→ PROBLEM DESCRIPTION
Look for the word "Martin" in the material below. Copy each line that has it.

→ SUPPLIED DATA
++++++++
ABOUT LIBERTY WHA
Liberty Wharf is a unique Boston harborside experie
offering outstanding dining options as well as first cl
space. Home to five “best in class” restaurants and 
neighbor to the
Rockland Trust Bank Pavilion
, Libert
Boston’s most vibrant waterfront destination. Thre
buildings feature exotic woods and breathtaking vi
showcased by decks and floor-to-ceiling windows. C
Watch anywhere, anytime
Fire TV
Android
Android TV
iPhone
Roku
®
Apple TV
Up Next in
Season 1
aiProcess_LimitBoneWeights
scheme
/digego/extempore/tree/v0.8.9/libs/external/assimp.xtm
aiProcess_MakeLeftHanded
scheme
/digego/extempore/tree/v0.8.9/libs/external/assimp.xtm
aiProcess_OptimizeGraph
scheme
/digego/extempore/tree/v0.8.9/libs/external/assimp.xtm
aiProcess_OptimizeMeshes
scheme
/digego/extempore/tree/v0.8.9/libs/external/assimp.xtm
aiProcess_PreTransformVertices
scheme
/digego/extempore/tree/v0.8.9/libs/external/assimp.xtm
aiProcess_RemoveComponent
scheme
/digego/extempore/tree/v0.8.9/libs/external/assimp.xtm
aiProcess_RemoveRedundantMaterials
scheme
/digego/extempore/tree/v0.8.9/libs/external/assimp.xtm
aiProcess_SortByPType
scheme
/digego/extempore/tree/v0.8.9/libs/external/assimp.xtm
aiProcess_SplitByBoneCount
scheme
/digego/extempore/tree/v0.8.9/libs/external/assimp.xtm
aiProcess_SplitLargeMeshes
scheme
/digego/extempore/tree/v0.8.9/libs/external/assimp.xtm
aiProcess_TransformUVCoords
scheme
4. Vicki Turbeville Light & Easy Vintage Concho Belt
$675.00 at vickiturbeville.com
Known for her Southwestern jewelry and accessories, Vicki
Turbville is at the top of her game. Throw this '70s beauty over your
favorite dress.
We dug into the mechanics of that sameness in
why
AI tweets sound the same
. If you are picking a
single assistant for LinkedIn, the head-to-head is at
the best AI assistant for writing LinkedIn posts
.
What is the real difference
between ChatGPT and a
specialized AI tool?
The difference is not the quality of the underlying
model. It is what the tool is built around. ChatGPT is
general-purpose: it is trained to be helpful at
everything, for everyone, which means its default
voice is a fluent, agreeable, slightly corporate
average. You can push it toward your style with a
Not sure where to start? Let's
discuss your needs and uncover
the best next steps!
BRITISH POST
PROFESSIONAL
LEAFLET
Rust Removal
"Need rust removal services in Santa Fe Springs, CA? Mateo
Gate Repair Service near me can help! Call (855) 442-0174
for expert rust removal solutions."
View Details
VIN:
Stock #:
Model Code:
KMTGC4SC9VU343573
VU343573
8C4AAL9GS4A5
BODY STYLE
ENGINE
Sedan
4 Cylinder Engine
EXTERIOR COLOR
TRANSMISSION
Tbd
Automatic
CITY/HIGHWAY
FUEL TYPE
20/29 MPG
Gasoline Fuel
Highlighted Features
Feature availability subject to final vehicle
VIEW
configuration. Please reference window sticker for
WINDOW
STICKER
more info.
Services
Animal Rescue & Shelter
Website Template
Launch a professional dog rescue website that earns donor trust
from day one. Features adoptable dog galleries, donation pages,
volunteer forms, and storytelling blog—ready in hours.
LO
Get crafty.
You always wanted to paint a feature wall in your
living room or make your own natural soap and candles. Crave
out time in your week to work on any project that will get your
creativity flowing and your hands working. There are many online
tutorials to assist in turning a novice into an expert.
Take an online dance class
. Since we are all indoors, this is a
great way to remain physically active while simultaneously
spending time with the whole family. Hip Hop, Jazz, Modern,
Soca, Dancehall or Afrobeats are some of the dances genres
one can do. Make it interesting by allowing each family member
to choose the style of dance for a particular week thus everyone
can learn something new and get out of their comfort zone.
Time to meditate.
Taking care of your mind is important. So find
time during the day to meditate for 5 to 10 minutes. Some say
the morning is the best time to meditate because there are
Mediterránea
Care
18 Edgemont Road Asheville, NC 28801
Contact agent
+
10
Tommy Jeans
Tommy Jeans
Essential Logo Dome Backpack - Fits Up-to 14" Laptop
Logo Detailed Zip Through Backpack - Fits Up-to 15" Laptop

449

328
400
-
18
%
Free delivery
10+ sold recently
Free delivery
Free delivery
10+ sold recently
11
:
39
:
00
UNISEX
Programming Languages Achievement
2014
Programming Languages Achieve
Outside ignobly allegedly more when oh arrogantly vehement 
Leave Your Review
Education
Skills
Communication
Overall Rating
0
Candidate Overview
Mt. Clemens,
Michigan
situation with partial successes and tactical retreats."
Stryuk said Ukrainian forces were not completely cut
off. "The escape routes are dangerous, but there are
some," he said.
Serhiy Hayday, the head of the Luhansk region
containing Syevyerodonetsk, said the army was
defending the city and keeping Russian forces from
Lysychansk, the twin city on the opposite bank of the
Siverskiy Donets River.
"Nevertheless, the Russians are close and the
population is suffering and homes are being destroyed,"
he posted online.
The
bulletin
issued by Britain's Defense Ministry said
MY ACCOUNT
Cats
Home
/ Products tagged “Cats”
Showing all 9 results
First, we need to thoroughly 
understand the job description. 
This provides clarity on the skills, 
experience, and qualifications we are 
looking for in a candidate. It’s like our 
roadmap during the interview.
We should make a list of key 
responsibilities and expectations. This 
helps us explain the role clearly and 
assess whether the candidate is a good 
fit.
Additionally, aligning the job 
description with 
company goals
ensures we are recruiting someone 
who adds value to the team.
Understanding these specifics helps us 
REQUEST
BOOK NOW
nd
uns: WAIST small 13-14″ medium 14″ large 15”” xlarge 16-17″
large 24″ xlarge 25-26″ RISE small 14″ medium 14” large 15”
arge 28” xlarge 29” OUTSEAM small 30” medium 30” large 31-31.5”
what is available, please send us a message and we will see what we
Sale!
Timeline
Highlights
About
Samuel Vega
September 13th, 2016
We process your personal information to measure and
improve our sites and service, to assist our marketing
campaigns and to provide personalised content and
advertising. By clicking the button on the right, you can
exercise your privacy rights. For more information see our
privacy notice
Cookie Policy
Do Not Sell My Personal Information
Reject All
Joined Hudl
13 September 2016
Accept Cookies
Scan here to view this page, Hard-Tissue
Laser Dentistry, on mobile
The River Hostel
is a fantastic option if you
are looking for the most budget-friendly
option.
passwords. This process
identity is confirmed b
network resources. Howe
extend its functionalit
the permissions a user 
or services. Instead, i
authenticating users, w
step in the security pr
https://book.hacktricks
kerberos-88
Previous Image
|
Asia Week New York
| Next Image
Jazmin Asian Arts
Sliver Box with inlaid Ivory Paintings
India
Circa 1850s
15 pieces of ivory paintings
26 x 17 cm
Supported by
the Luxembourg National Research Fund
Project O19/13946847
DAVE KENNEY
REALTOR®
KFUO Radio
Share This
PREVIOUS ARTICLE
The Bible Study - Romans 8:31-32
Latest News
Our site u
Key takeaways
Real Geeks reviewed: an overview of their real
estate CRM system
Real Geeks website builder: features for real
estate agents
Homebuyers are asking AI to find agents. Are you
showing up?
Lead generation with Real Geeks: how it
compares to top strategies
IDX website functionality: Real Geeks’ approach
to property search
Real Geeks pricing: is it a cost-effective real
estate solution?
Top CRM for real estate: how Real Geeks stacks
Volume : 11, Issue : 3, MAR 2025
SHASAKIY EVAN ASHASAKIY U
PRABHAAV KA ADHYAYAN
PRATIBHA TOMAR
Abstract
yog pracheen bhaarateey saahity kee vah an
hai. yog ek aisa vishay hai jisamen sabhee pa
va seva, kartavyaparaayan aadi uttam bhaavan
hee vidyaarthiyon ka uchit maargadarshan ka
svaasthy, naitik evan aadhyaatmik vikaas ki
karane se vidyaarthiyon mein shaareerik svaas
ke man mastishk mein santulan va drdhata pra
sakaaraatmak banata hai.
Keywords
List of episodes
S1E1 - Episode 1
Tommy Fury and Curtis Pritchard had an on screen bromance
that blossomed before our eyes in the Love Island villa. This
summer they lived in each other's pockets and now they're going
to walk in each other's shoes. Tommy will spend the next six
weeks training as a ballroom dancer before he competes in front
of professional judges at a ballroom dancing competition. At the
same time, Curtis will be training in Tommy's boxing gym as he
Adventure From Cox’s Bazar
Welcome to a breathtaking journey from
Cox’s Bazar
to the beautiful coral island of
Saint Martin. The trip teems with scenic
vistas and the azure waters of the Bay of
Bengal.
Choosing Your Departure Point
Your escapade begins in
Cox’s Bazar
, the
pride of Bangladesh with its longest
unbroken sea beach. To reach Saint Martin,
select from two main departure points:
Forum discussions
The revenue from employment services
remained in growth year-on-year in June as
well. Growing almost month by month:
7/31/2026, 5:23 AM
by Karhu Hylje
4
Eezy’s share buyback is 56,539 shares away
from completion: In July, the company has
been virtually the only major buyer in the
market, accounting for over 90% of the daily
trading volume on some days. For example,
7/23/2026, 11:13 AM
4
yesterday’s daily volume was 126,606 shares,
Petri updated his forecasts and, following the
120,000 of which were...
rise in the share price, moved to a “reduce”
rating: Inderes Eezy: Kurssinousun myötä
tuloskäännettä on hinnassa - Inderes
++++++++
→ WRITTEN RESPONSE
Saint Martin. The trip teems with scenic
unbroken sea beach. To reach Saint Martin,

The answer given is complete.